Collected data:
* * *
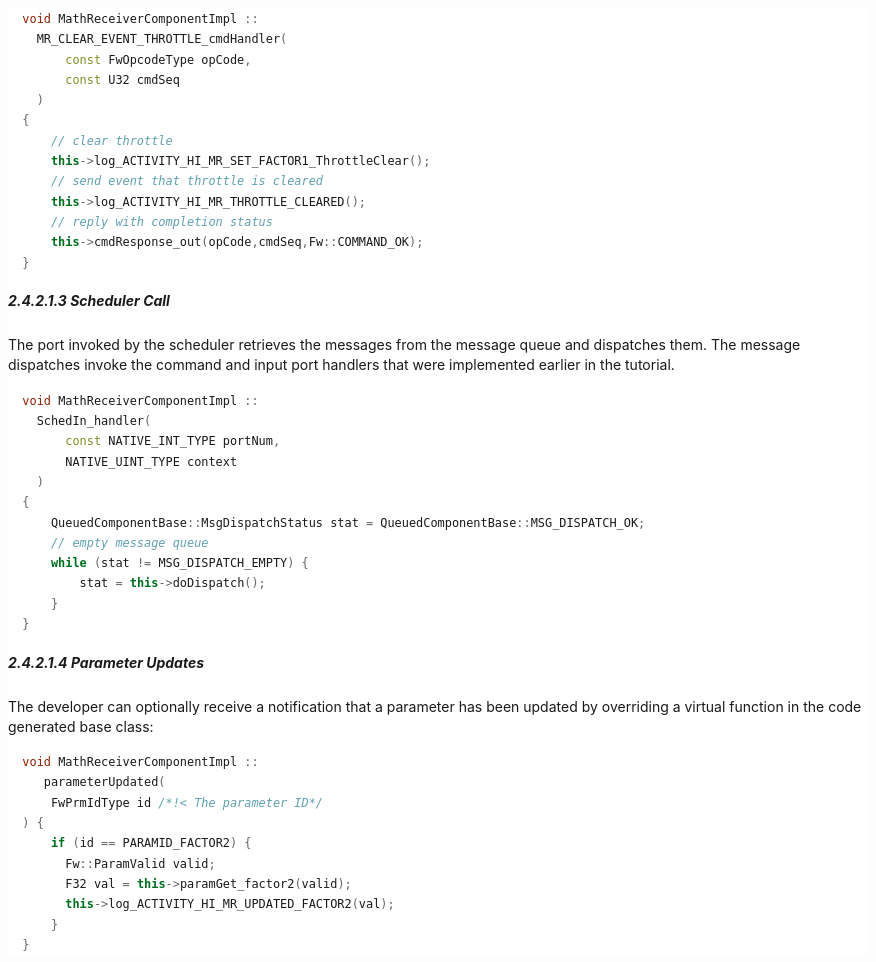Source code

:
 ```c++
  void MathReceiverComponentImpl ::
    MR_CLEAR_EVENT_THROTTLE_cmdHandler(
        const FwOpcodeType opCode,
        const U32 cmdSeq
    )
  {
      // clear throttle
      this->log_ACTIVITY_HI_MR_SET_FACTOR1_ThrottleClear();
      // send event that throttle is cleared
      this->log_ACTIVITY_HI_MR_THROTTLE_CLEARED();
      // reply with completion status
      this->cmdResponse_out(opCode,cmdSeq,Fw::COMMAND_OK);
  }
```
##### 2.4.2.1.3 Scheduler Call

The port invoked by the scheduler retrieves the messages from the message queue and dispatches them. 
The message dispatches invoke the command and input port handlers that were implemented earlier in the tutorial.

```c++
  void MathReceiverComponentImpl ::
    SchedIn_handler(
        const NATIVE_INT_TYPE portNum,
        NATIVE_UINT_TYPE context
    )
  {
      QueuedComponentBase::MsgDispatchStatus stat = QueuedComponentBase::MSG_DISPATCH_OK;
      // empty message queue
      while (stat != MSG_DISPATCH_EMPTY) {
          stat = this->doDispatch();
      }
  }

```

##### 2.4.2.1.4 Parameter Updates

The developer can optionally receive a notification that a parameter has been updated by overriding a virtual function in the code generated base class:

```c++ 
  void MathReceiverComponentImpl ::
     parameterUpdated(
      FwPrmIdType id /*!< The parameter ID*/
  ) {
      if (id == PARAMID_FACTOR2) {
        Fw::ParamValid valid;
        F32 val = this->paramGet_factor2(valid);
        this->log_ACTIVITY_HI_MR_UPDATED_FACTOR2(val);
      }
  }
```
* * *
:: Problem to solve ::
Restate the records above in full, word for word. Keep pictures out.

:: Answer below ::
Source code

:
 ```c++
  void MathReceiverComponentImpl ::
    MR_CLEAR_EVENT_THROTTLE_cmdHandler(
        const FwOpcodeType opCode,
        const U32 cmdSeq
    )
  {
      // clear throttle
      this->log_ACTIVITY_HI_MR_SET_FACTOR1_ThrottleClear();
      // send event that throttle is cleared
      this->log_ACTIVITY_HI_MR_THROTTLE_CLEARED();
      // reply with completion status
      this->cmdResponse_out(opCode,cmdSeq,Fw::COMMAND_OK);
  }
```
##### 2.4.2.1.3 Scheduler Call

The port invoked by the scheduler retrieves the messages from the message queue and dispatches them. 
The message dispatches invoke the command and input port handlers that were implemented earlier in the tutorial.

```c++
  void MathReceiverComponentImpl ::
    SchedIn_handler(
        const NATIVE_INT_TYPE portNum,
        NATIVE_UINT_TYPE context
    )
  {
      QueuedComponentBase::MsgDispatchStatus stat = QueuedComponentBase::MSG_DISPATCH_OK;
      // empty message queue
      while (stat != MSG_DISPATCH_EMPTY) {
          stat = this->doDispatch();
      }
  }

```

##### 2.4.2.1.4 Parameter Updates

The developer can optionally receive a notification that a parameter has been updated by overriding a virtual function in the code generated base class:

```c++ 
  void MathReceiverComponentImpl ::
     parameterUpdated(
      FwPrmIdType id /*!< The parameter ID*/
  ) {
      if (id == PARAMID_FACTOR2) {
        Fw::ParamValid valid;
        F32 val = this->paramGet_factor2(valid);
        this->log_ACTIVITY_HI_MR_UPDATED_FACTOR2(val);
      }
  }
```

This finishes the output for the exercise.